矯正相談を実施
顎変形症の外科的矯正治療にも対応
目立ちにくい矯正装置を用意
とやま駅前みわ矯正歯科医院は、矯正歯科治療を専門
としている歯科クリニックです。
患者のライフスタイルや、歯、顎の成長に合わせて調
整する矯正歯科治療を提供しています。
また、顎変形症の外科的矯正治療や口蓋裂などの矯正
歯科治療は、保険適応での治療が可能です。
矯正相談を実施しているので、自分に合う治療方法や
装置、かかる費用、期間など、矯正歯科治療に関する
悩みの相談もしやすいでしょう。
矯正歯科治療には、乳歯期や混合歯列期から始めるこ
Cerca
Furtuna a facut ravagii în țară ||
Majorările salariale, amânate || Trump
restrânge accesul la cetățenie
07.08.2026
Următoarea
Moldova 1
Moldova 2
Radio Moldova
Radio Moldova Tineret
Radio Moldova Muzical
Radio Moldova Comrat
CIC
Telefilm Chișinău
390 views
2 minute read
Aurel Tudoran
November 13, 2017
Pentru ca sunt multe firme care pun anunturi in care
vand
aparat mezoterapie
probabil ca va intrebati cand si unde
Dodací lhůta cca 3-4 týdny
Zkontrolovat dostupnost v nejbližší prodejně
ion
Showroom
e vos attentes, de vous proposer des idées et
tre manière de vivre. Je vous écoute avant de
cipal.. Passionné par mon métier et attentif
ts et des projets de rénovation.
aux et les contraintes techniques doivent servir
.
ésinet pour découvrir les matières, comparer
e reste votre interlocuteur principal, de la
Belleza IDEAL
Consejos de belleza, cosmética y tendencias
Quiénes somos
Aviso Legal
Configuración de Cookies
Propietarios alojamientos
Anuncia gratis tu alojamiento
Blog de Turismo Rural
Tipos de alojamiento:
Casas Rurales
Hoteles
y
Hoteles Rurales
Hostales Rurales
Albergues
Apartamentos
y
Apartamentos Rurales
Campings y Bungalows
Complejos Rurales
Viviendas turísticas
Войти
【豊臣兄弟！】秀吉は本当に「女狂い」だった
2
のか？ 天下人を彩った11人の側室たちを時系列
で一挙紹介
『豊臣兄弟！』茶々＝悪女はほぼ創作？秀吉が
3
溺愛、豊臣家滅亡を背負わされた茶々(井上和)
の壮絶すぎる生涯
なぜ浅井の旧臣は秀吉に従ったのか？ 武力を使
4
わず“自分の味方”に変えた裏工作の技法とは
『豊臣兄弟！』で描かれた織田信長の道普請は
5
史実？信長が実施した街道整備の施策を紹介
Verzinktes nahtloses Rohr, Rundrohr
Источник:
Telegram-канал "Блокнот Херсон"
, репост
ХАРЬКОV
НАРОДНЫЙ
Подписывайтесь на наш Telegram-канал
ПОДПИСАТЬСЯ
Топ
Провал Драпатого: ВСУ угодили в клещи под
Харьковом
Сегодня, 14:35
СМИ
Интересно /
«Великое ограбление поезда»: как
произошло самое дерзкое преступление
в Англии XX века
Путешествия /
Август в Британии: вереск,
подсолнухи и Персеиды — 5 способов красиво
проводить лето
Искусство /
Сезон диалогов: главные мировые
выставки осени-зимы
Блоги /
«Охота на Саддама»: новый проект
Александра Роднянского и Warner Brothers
•••••
▸ **Exercise**: With the line that contains "Viviendas turísticas" as the first and the final line of the data as the last, repeat every line in that span exactly.

▸ **Response to the exercise**:
Viviendas turísticas
Войти
【豊臣兄弟！】秀吉は本当に「女狂い」だった
2
のか？ 天下人を彩った11人の側室たちを時系列
で一挙紹介
『豊臣兄弟！』茶々＝悪女はほぼ創作？秀吉が
3
溺愛、豊臣家滅亡を背負わされた茶々(井上和)
の壮絶すぎる生涯
なぜ浅井の旧臣は秀吉に従ったのか？ 武力を使
4
わず“自分の味方”に変えた裏工作の技法とは
『豊臣兄弟！』で描かれた織田信長の道普請は
5
史実？信長が実施した街道整備の施策を紹介
Verzinktes nahtloses Rohr, Rundrohr
Источник:
Telegram-канал "Блокнот Херсон"
, репост
ХАРЬКОV
НАРОДНЫЙ
Подписывайтесь на наш Telegram-канал
ПОДПИСАТЬСЯ
Топ
Провал Драпатого: ВСУ угодили в клещи под
Харьковом
Сегодня, 14:35
СМИ
Интересно /
«Великое ограбление поезда»: как
произошло самое дерзкое преступление
в Англии XX века
Путешествия /
Август в Британии: вереск,
подсолнухи и Персеиды — 5 способов красиво
проводить лето
Искусство /
Сезон диалогов: главные мировые
выставки осени-зимы
Блоги /
«Охота на Саддама»: новый проект
Александра Роднянского и Warner Brothers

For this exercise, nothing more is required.